The method relies on classification rules specified for each data class.
This means that the classification doesn't rely on machine learning, which makes issues and changes more transparent. Using classification rules also provides high flexibility and allows for customizations.
Note The method does remember any rejected data class suggestions, meaning the data class will not be suggested again if you have rejected the data class for an asset. Also, once a data classification has been accepted for a column, the data classification won't be automatically updated if you run the data classification process again.
We deliver optional out-of-the-box data classes.
This means you decide which out-of-the-box data classes you want to use. It also allows you to adjust the provided data classes to your own needs, such as changing the name or classification rules.
You can start a separate classification process for a specific asset via a dedicated Classify button.
UDC is also available via REST APIs: Data Classification REST API v2, Data Class Management REST API v1, Data Class Import REST API v1.
Important The Data Classification REST API v1 ClassificationMatches endpoints are also still valid and can be used by UDC. The other endpoints in this API are deprecated.

Tip You can follow a training and watch videos via Collibra University.

Data classification steps

Data Classification is available for registered data sources and for integrated Databricks Unity Catalog assets.

Step	Description
	Register a data source via Edge and synchronize one or more schemas For Databricks, set up and integrate Databricks Unity Catalog.
	Make sure your environment is set up for Unified Data Classification via Edge
	Configure your data classes in UDC.
	Classify the synchronized data. You can do this manually or start the automatic data classification process.

Understanding the automatic data classification process

The following image demonstrates on a high level how the automatic classification system works.

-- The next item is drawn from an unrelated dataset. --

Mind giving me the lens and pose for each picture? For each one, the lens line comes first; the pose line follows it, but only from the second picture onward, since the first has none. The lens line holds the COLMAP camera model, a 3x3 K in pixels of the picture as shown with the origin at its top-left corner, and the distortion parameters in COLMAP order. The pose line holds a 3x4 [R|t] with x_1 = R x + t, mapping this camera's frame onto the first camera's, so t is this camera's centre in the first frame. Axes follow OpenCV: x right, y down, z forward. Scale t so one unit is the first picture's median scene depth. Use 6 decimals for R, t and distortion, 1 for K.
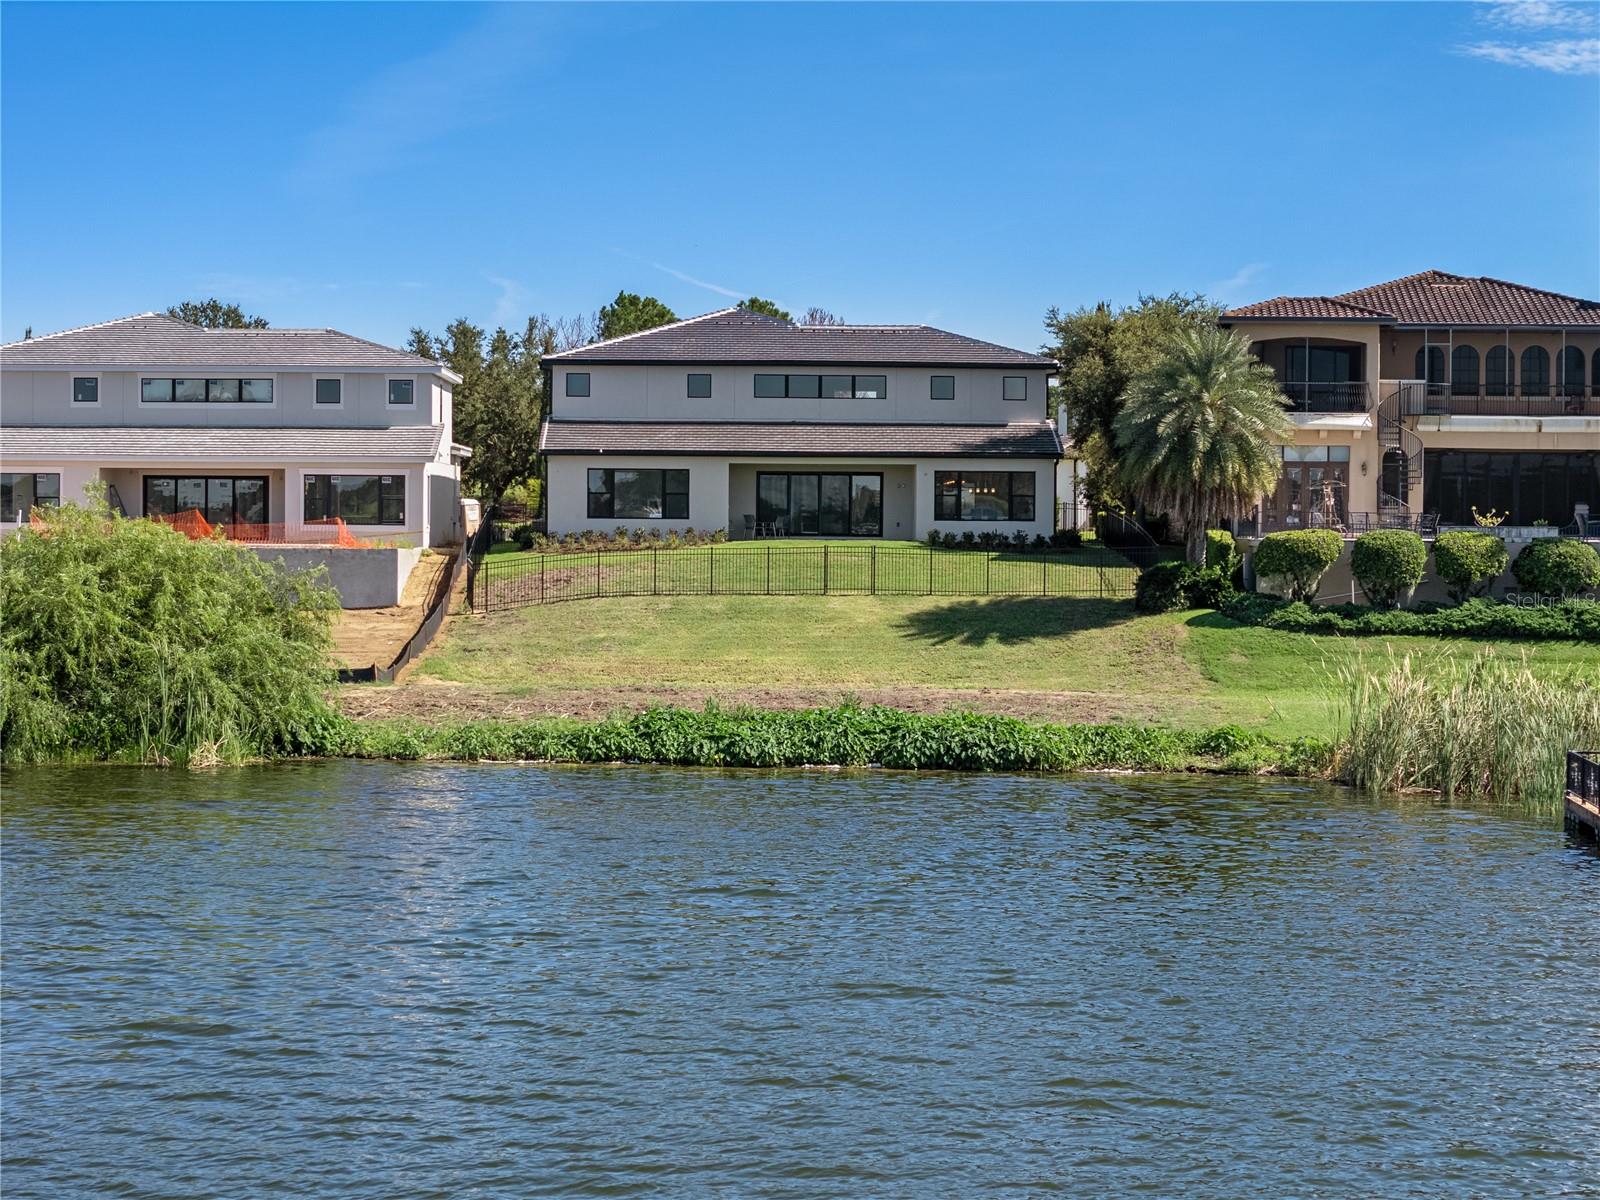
lens RADIAL K [[3288.1, 0, 796.8], [0, 3288.1, 603.2], [0, 0, 1]] dist [-0.013911, 0.000000]
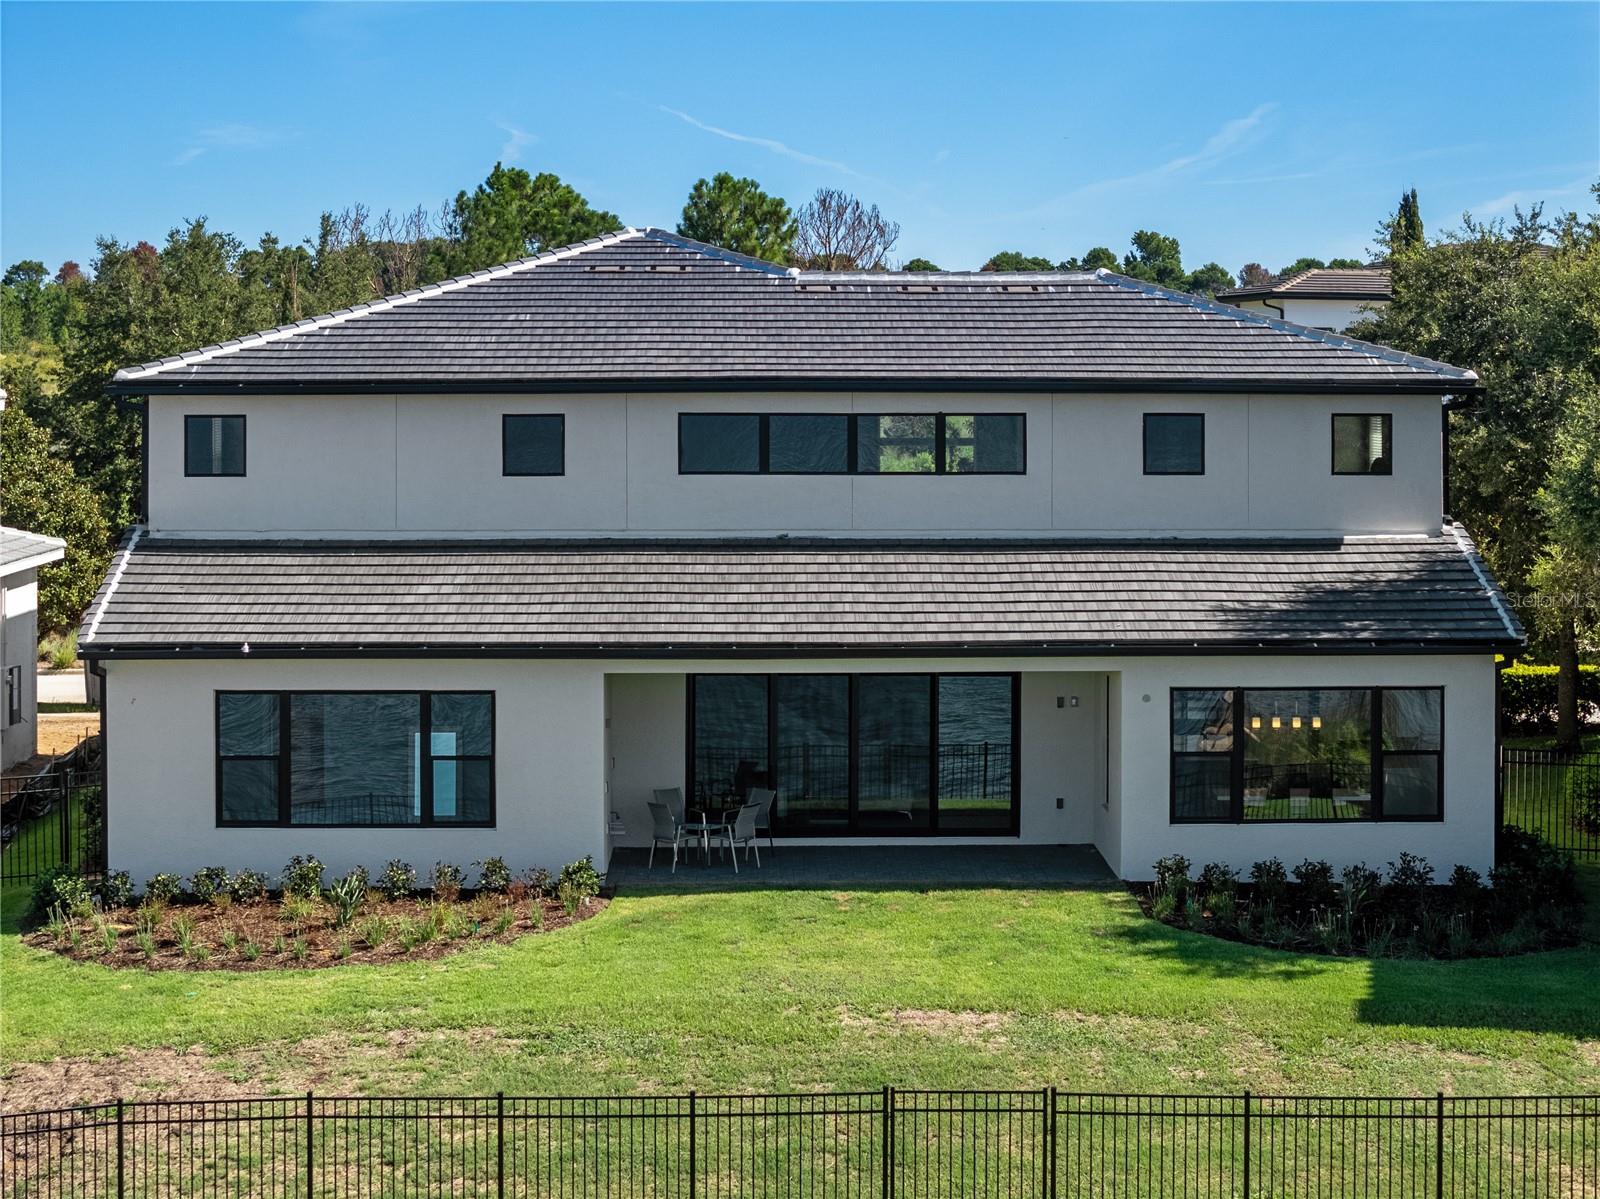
lens RADIAL K [[3288.1, 0, 804.7], [0, 3288.1, 595.2], [0, 0, 1]] dist [-0.013911, 0.000000]
pose [[0.999960, -0.008893, -0.001315, 0.002019], [0.008943, 0.998985, 0.044152, -0.066517], [0.000921, -0.044162, 0.999024, 0.631471]]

Image of the data classification flow showing the various steps in the process

A user starts the automatic classification process, which can be started from a Database, Schema, Table, or Column asset.
Catalog classification in Collibra receives the request and queries the knowledge graph to get a list of all the columns that need to be classified. If the classification starts from an asset other than a Column asset, all the child Column assets in the hierarchy are classified.
The classification job is submitted to the Edge or Collibra Cloud site and includes the list of columns to classify.
The classification capability gets the valid data classes, which contain one or more classification rules and are enabled.
The classification capability checks if sample data must be retrieved from the data source. Sample data is required only if the data classes include sample-based classification rules.
1. If no sample data is needed:
  1. For each column, the classification capability compares the metadata to each data class and calculates a confidence score.
  2. Classifications with a confidence score higher than 0 are returned to Collibra. If a data class specifies a minimum confidence threshold above 0, then the classification is returned only if that threshold is reached.
2. If sample data is needed:
  1. The classification capability checks if the required sample data is available in the Edge cache.
  2. If no sample data is available, the classification capability requests sample data from the data source through the defined Edge connection. In this case:
    - The classification capability requests up to 1,000 rows are from the table.
    - The sample data is taken randomly to ensure representative data.
      If supported for the data source, source-driven random sampling is applied.
    - The sample data is temporarily stored in the Edge cache.
      Note The sampling feature also stores sample data temporarily in the Edge cache. However, this does not impact the automatic data classification process, and vice versa.
  3. For each column, the classification capability compares the sample data to each data class and calculates a confidence score.
    - Each sample is evaluated against the data classification rules for a data class. The confidence score for that data class increases proportionally to the number of matching samples if any of the rules match the evaluated sample.
    - Classifications with a confidence score higher than 0 are returned to Collibra. If a data class defines a minimum confidence threshold above 0, then the classification is returned only if that threshold is reached.
Finally, Catalog classification compares the results to the classifications stored in the repository. If necessary, the classifications are updated.
Note Classifications in accepted or rejected states are never updated.